実施事項 A:
先入観についての文章をもとに、次の問いに答えてください。
(i) 参照辞典として挙げられているのは何ですか。
(ii) 辞典の定義では、先入観は体験に先立つどのような要素によって形成されるとされていますか。
(iii) 先入観の類義語として挙げられている言葉は何ですか。
実施事項 B: 先入観についての文章のうち、「先入観とは何か、先入観のメリット・デメリット、先入観の強さについてご紹介します。」から「れらは意味が若干異なります。」まで（両端を含む）を、「書物」を「書籍」に置き換えて書き直してください。

抜粋本文:
+ + + + +

先入観とは何か、先入観のメリット・デメリット、先入観の強さについてご紹介します。

先入観とは?

実際の体験に先立って,ある特定の対象に対してもつ主観的価値判断。体験に先立つ歴史的,社会的,宗教的など種々の要素によって形成され,好意的な場合と悪意のある場合とがみられる。

参照辞典:ブリタニカ国際大百科事典小項目事典

先入観とは、人が前もって抱いている主観的な価値観です。直接対象のものに出会う前に、他の人の言葉やメディアの情報、書物から得た一部の情報を基に、対象のものに対する態度を決めたり、把握することです。情報が不十分な為、誤った認識をする場合が多くあります。

先入観は全てが間違っているわけではありませんが、不十分な知識から導き出されている為、 妥当性に欠ける評価や判断の原因となります。類義語では先入主が挙げられ、固定観念や偏見などの似たような意味を持つ言葉もありますが、これらは意味が若干異なります。

+ + + + +

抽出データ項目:
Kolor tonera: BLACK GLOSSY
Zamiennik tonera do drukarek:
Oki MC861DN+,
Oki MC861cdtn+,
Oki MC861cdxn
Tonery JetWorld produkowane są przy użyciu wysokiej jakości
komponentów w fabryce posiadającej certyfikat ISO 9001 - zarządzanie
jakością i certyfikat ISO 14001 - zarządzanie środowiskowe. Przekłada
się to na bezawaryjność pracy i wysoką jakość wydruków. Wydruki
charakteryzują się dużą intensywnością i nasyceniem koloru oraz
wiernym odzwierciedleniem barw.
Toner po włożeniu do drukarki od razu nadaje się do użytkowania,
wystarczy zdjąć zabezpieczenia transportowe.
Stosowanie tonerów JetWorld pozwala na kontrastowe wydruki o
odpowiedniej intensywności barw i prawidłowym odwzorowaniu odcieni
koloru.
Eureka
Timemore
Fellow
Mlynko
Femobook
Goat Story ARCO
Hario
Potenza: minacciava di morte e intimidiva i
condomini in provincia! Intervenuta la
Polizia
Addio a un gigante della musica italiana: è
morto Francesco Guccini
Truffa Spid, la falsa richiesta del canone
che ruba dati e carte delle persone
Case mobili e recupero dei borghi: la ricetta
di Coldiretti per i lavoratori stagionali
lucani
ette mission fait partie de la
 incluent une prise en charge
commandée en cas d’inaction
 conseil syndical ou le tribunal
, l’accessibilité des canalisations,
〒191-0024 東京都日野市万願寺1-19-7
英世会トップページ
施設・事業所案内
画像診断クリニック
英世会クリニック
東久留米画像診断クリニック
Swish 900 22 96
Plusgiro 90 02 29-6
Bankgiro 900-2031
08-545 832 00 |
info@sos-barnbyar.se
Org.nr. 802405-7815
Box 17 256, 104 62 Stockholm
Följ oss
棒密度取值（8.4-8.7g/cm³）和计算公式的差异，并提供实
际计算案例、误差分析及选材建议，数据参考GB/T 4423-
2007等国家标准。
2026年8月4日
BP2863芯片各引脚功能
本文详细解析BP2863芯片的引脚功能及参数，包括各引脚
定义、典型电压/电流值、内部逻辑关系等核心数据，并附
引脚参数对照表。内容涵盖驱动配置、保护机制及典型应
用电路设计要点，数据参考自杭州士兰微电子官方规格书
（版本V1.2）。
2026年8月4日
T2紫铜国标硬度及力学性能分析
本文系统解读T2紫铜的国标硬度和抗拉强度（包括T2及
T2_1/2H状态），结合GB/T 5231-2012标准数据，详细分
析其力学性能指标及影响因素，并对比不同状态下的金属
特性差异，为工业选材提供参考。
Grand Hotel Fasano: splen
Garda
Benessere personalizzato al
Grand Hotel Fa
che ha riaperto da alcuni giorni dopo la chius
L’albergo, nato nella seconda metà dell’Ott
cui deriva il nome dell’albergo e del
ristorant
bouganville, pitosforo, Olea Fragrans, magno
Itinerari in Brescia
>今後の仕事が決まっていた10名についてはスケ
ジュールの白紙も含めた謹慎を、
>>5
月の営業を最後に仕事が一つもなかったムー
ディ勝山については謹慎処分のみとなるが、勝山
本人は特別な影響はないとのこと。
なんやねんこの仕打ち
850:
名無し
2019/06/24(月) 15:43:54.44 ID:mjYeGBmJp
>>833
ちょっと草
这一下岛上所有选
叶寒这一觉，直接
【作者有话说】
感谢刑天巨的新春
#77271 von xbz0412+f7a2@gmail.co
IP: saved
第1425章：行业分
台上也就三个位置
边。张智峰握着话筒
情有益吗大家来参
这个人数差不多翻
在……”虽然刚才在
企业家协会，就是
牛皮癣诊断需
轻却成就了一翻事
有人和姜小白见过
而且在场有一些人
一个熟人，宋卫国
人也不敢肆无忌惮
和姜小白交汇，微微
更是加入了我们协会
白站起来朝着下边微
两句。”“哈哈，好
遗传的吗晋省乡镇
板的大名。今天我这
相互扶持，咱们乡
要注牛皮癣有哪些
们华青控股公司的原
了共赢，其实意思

+ + + + +

課題の解答 A:
(i) 参照辞典はブリタニカ国際大百科事典小項目事典です。
(ii) 歴史的,社会的,宗教的など種々の要素によって形成されるとされています。
(iii) 類義語として挙げられているのは先入主です。

課題の解答 B:
先入観とは何か、先入観のメリット・デメリット、先入観の強さについてご紹介します。

先入観とは?

実際の体験に先立って,ある特定の対象に対してもつ主観的価値判断。体験に先立つ歴史的,社会的,宗教的など種々の要素によって形成され,好意的な場合と悪意のある場合とがみられる。

参照辞典:ブリタニカ国際大百科事典小項目事典

先入観とは、人が前もって抱いている主観的な価値観です。直接対象のものに出会う前に、他の人の言葉やメディアの情報、書籍から得た一部の情報を基に、対象のものに対する態度を決めたり、把握することです。情報が不十分な為、誤った認識をする場合が多くあります。

先入観は全てが間違っているわけではありませんが、不十分な知識から導き出されている為、 妥当性に欠ける評価や判断の原因となります。類義語では先入主が挙げられ、固定観念や偏見などの似たような意味を持つ言葉もありますが、これらは意味が若干異なります。